Dataset entries ->
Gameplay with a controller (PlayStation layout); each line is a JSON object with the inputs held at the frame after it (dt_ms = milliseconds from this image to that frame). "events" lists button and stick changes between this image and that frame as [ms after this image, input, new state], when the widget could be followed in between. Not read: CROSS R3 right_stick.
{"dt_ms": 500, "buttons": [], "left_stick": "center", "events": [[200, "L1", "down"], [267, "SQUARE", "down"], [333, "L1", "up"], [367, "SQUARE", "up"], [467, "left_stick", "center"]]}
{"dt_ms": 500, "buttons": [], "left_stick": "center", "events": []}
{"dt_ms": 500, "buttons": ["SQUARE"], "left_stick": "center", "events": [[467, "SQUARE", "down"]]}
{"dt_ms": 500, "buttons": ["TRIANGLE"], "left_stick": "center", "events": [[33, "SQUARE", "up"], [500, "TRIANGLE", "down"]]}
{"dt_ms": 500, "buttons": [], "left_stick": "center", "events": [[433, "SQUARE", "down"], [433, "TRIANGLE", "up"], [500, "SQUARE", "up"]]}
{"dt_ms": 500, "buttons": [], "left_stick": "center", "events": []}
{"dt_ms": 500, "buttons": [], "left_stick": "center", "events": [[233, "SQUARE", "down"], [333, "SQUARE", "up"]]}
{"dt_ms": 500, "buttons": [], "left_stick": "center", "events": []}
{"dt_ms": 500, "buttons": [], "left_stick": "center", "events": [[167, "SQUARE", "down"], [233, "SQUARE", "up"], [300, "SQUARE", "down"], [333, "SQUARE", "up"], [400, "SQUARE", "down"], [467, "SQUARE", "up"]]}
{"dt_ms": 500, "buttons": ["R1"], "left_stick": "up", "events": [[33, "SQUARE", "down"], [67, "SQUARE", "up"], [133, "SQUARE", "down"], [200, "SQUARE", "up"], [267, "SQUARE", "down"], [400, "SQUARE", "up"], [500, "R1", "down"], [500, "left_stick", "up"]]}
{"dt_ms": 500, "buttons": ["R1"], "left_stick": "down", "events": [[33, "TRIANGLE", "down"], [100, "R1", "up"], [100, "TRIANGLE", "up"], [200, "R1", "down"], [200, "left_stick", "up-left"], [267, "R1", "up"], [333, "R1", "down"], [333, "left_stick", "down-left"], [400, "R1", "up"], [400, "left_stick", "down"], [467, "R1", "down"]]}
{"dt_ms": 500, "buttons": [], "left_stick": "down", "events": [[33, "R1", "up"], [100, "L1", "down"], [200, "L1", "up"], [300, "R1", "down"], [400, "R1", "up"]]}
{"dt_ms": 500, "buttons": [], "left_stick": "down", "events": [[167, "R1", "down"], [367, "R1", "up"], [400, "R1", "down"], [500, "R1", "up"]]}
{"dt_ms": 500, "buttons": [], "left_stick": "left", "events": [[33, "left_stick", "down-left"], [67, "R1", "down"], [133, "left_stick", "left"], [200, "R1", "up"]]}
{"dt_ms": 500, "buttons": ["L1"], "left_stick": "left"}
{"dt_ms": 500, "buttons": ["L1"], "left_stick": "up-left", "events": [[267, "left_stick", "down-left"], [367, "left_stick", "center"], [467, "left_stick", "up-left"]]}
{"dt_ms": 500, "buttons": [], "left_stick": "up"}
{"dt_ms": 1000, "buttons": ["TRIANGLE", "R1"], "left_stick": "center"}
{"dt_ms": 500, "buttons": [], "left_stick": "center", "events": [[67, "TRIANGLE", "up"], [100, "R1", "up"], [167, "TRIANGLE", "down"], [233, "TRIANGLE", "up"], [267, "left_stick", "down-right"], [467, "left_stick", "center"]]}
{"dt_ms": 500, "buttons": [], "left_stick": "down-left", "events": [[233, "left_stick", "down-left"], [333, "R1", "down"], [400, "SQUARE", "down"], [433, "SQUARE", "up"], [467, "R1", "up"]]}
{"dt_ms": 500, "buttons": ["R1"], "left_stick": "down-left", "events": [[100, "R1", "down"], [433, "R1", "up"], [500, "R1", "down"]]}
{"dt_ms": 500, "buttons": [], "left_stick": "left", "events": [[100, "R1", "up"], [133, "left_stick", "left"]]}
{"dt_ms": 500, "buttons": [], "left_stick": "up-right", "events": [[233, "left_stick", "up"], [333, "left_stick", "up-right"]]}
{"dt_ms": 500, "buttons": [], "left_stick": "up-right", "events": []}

What you are asked to do -> From the first line to the last, output the records word for word.

Answer box ->
Gameplay with a controller (PlayStation layout); each line is a JSON object with the inputs held at the frame after it (dt_ms = milliseconds from this image to that frame). "events" lists button and stick changes between this image and that frame as [ms after this image, input, new state], when the widget could be followed in between. Not read: CROSS R3 right_stick.
{"dt_ms": 500, "buttons": [], "left_stick": "center", "events": [[200, "L1", "down"], [267, "SQUARE", "down"], [333, "L1", "up"], [367, "SQUARE", "up"], [467, "left_stick", "center"]]}
{"dt_ms": 500, "buttons": [], "left_stick": "center", "events": []}
{"dt_ms": 500, "buttons": ["SQUARE"], "left_stick": "center", "events": [[467, "SQUARE", "down"]]}
{"dt_ms": 500, "buttons": ["TRIANGLE"], "left_stick": "center", "events": [[33, "SQUARE", "up"], [500, "TRIANGLE", "down"]]}
{"dt_ms": 500, "buttons": [], "left_stick": "center", "events": [[433, "SQUARE", "down"], [433, "TRIANGLE", "up"], [500, "SQUARE", "up"]]}
{"dt_ms": 500, "buttons": [], "left_stick": "center", "events": []}
{"dt_ms": 500, "buttons": [], "left_stick": "center", "events": [[233, "SQUARE", "down"], [333, "SQUARE", "up"]]}
{"dt_ms": 500, "buttons": [], "left_stick": "center", "events": []}
{"dt_ms": 500, "buttons": [], "left_stick": "center", "events": [[167, "SQUARE", "down"], [233, "SQUARE", "up"], [300, "SQUARE", "down"], [333, "SQUARE", "up"], [400, "SQUARE", "down"], [467, "SQUARE", "up"]]}
{"dt_ms": 500, "buttons": ["R1"], "left_stick": "up", "events": [[33, "SQUARE", "down"], [67, "SQUARE", "up"], [133, "SQUARE", "down"], [200, "SQUARE", "up"], [267, "SQUARE", "down"], [400, "SQUARE", "up"], [500, "R1", "down"], [500, "left_stick", "up"]]}
{"dt_ms": 500, "buttons": ["R1"], "left_stick": "down", "events": [[33, "TRIANGLE", "down"], [100, "R1", "up"], [100, "TRIANGLE", "up"], [200, "R1", "down"], [200, "left_stick", "up-left"], [267, "R1", "up"], [333, "R1", "down"], [333, "left_stick", "down-left"], [400, "R1", "up"], [400, "left_stick", "down"], [467, "R1", "down"]]}
{"dt_ms": 500, "buttons": [], "left_stick": "down", "events": [[33, "R1", "up"], [100, "L1", "down"], [200, "L1", "up"], [300, "R1", "down"], [400, "R1", "up"]]}
{"dt_ms": 500, "buttons": [], "left_stick": "down", "events": [[167, "R1", "down"], [367, "R1", "up"], [400, "R1", "down"], [500, "R1", "up"]]}
{"dt_ms": 500, "buttons": [], "left_stick": "left", "events": [[33, "left_stick", "down-left"], [67, "R1", "down"], [133, "left_stick", "left"], [200, "R1", "up"]]}
{"dt_ms": 500, "buttons": ["L1"], "left_stick": "left"}
{"dt_ms": 500, "buttons": ["L1"], "left_stick": "up-left", "events": [[267, "left_stick", "down-left"], [367, "left_stick", "center"], [467, "left_stick", "up-left"]]}
{"dt_ms": 500, "buttons": [], "left_stick": "up"}
{"dt_ms": 1000, "buttons": ["TRIANGLE", "R1"], "left_stick": "center"}
{"dt_ms": 500, "buttons": [], "left_stick": "center", "events": [[67, "TRIANGLE", "up"], [100, "R1", "up"], [167, "TRIANGLE", "down"], [233, "TRIANGLE", "up"], [267, "left_stick", "down-right"], [467, "left_stick", "center"]]}
{"dt_ms": 500, "buttons": [], "left_stick": "down-left", "events": [[233, "left_stick", "down-left"], [333, "R1", "down"], [400, "SQUARE", "down"], [433, "SQUARE", "up"], [467, "R1", "up"]]}
{"dt_ms": 500, "buttons": ["R1"], "left_stick": "down-left", "events": [[100, "R1", "down"], [433, "R1", "up"], [500, "R1", "down"]]}
{"dt_ms": 500, "buttons": [], "left_stick": "left", "events": [[100, "R1", "up"], [133, "left_stick", "left"]]}
{"dt_ms": 500, "buttons": [], "left_stick": "up-right", "events": [[233, "left_stick", "up"], [333, "left_stick", "up-right"]]}
{"dt_ms": 500, "buttons": [], "left_stick": "up-right", "events": []}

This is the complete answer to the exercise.